Saved data entries

^^^^^^^^^^^^^^^^

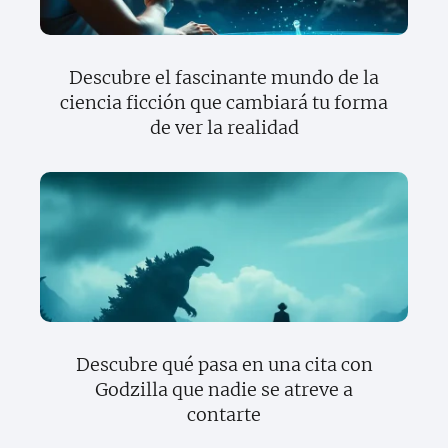
Descubre el fascinante mundo de la
ciencia ficción que cambiará tu forma
de ver la realidad
Descubre qué pasa en una cita con
Godzilla que nadie se atreve a
contarte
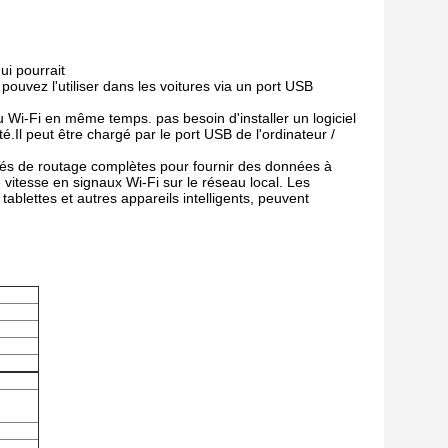
i pourrait
pouvez l'utiliser dans les voitures via un port USB
u Wi-Fi en même temps. pas besoin d'installer un logiciel
é.Il peut être chargé par le port USB de l'ordinateur /
ités de routage complètes pour fournir des données à
e vitesse en signaux Wi-Fi sur le réseau local. Les
 tablettes et autres appareils intelligents, peuvent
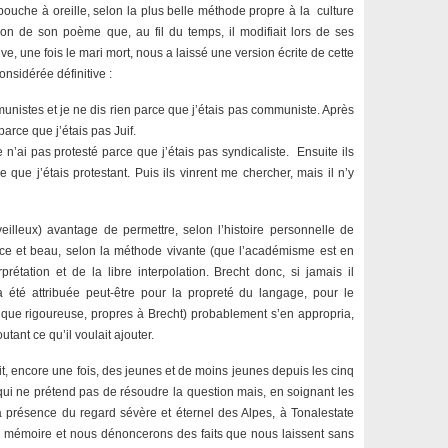
bouche à oreille, selon la plus belle méthode propre à la culture
ption de son poème que, au fil du temps, il modifiait lors de ses
, une fois le mari mort, nous a laissé une version écrite de cette
onsidérée définitive :
munistes et je ne dis rien parce que j’étais pas communiste. Après
 parce que j’étais pas Juif.
je n’ai pas protesté parce que j’étais pas syndicaliste. Ensuite ils
e que j’étais protestant. Puis ils vinrent me chercher, mais il n’y
eilleux) avantage de permettre, selon l’histoire personnelle de
cace et beau, selon la méthode vivante (que l’académisme est en
rprétation et de la libre interpolation. Brecht donc, si jamais il
a été attribuée peut-être pour la propreté du langage, pour le
que rigoureuse, propres à Brecht) probablement s’en appropria,
utant ce qu’il voulait ajouter.
t, encore une fois, des jeunes et de moins jeunes depuis les cinq
ui ne prétend pas de résoudre la question mais, en soignant les
la présence du regard sévère et éternel des Alpes, à Tonalestate
 mémoire et nous dénoncerons des faits que nous laissent sans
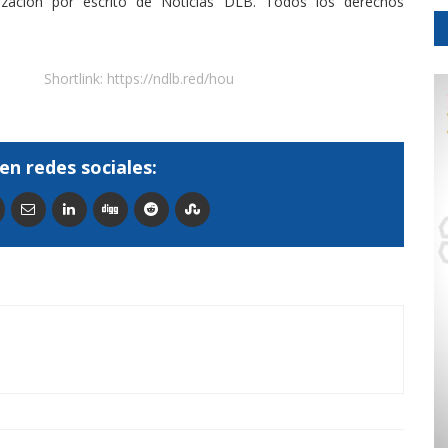
rización por escrito de Noticias DLB. Todos los derechos
Shortlink:
https://ndlb.red/hou
en redes sociales:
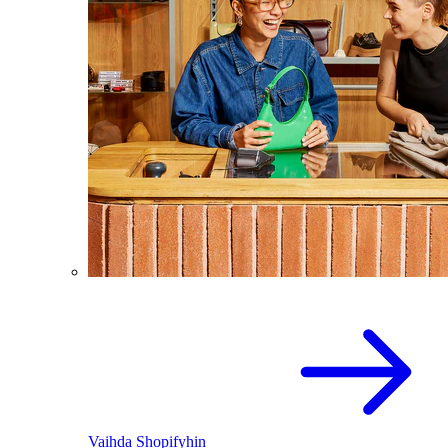
Vaihda Shopifyhin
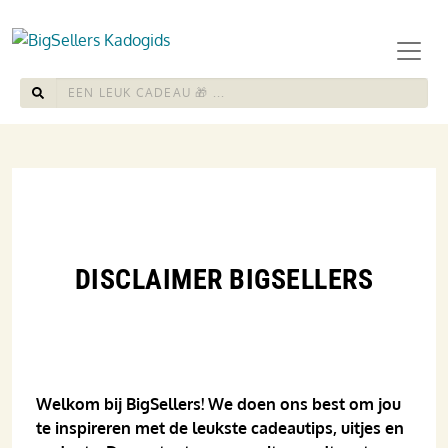
DISCLAIMER BIGSELLERS
Welkom bij BigSellers! We doen ons best om jou
te inspireren met de leukste cadeautips, uitjes en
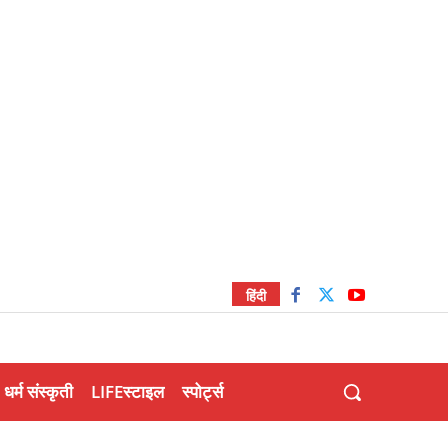
हिंदी
धर्म संस्कृती
LIFEस्टाइल
स्पोर्ट्स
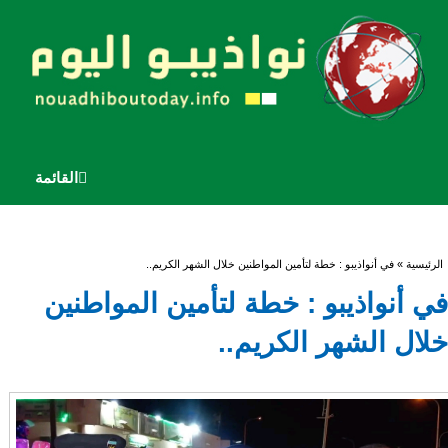
القائمة
أنت هنا
الرئيسية
» في أنواذيبو : خطة لتأمين المواطنين خلال الشهر الكريم..
في أنواذيبو : خطة لتأمين المواطنين
خلال الشهر الكريم..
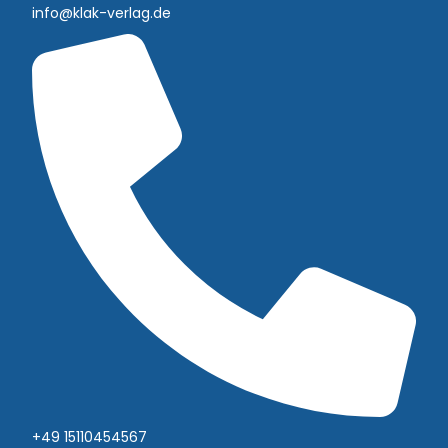
info@klak-verlag.de
+49 15110454567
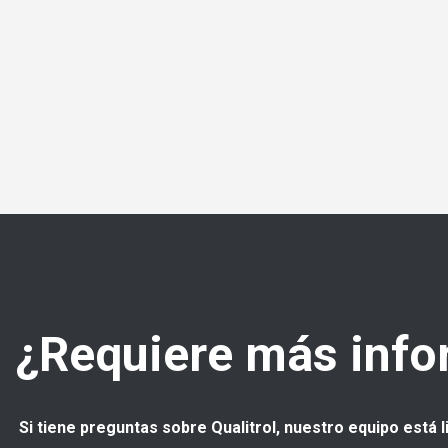
¿Requiere más info
 Si tiene preguntas sobre Qualitrol, nuestro equipo está l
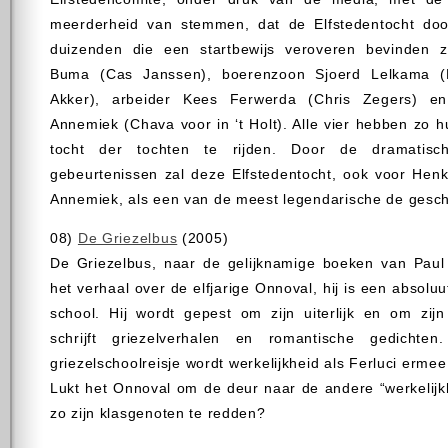
meerderheid van stemmen, dat de Elfstedentocht doo
duizenden die een startbewijs veroveren bevinden z
Buma (Cas Janssen), boerenzoon Sjoerd Lelkama (
Akker), arbeider Kees Ferwerda (Chris Zegers) en
Annemiek (Chava voor in ‘t Holt). Alle vier hebben zo
tocht der tochten te rijden. Door de dramatisc
gebeurtenissen zal deze Elfstedentocht, ook voor Henk
Annemiek, als een van de meest legendarische de gesch
08)
De Griezelbus
(2005)
De Griezelbus, naar de gelijknamige boeken van Paul 
het verhaal over de elfjarige Onnoval, hij is een absolu
school. Hij wordt gepest om zijn uiterlijk en om zij
schrijft griezelverhalen en romantische gedichte
griezelschoolreisje wordt werkelijkheid als Ferluci erme
Lukt het Onnoval om de deur naar de andere “werkelijkh
zo zijn klasgenoten te redden?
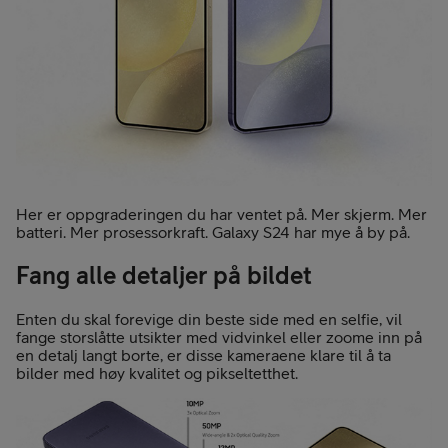
Her er oppgraderingen du har ventet på. Mer skjerm. Mer
batteri. Mer prosessorkraft. Galaxy S24 har mye å by på.
Fang alle detaljer på bildet
Enten du skal forevige din beste side med en selfie, vil
fange storslåtte utsikter med vidvinkel eller zoome inn på
en detalj langt borte, er disse kameraene klare til å ta
bilder med høy kvalitet og pikseltetthet.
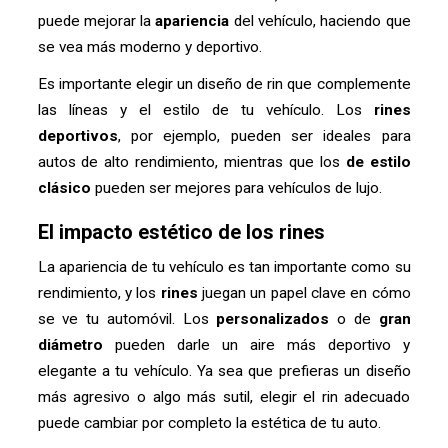
puede mejorar la
apariencia
del vehículo, haciendo que
se vea más moderno y deportivo.
Es importante elegir un diseño de rin que complemente
las líneas y el estilo de tu vehículo. Los
rines
deportivos
, por ejemplo, pueden ser ideales para
autos de alto rendimiento, mientras que los
de estilo
clásico
pueden ser mejores para vehículos de lujo.
El impacto estético de los rines
La apariencia de tu vehículo es tan importante como su
rendimiento, y los
rines
juegan un papel clave en cómo
se ve tu automóvil. Los
personalizados
o de
gran
diámetro
pueden darle un aire más deportivo y
elegante a tu vehículo. Ya sea que prefieras un diseño
más agresivo o algo más sutil, elegir el rin adecuado
puede cambiar por completo la estética de tu auto.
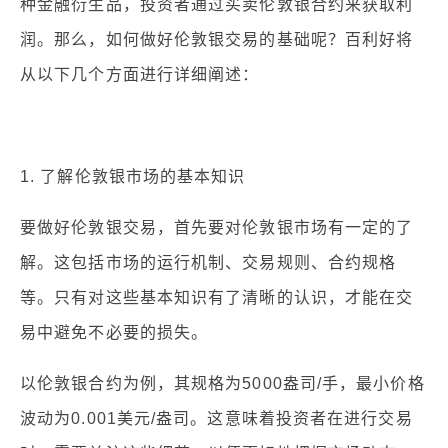
种金融衍生品，投资者通过买卖伦敦银合约来获取利
润。那么，如何做好伦敦银交易的基础呢？百利好将
从以下几个方面进行详细阐述：
1. 了解伦敦银市场的基本知识
要做好伦敦银交易，首先要对伦敦银市场有一定的了
解。这包括市场的运行机制、交易规则、合约规格
等。只有对这些基本知识有了清晰的认识，才能在交
易中避免不必要的损失。
以伦敦银合约为例，其规格为5000盎司/手，最小价格
波动为0.001美元/盎司。这意味着投资者在进行交易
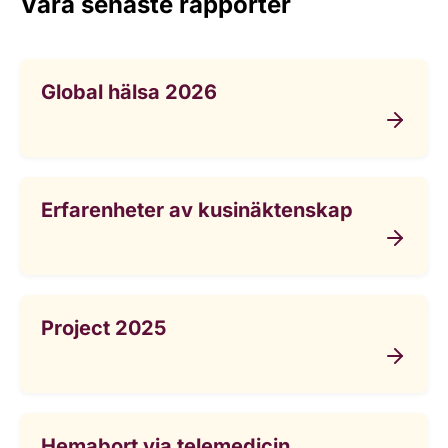
Våra senaste rapporter
Global hälsa 2026
Erfarenheter av kusinäktenskap
Project 2025
Hemabort via telemedicin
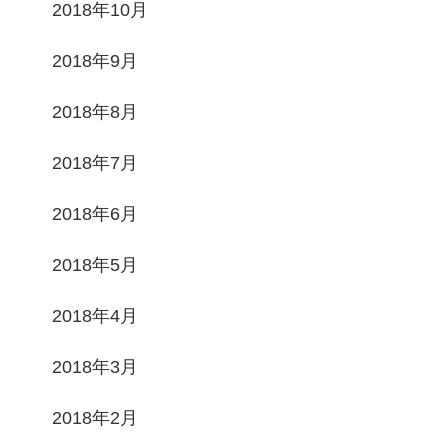
2018年10月
2018年9月
2018年8月
2018年7月
2018年6月
2018年5月
2018年4月
2018年3月
2018年2月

^^^^^^^^^^^^^^^^

Exactly as written, set down the lines from the line holding "Erfarenheter av kusinäktenskap" to the last line of the data, both ends included, pictures excluded.

— SOLUTION TO THE EXERCISE —
Erfarenheter av kusinäktenskap
Project 2025
Hemabort via telemedicin
2018年10月
2018年9月
2018年8月
2018年7月
2018年6月
2018年5月
2018年4月
2018年3月
2018年2月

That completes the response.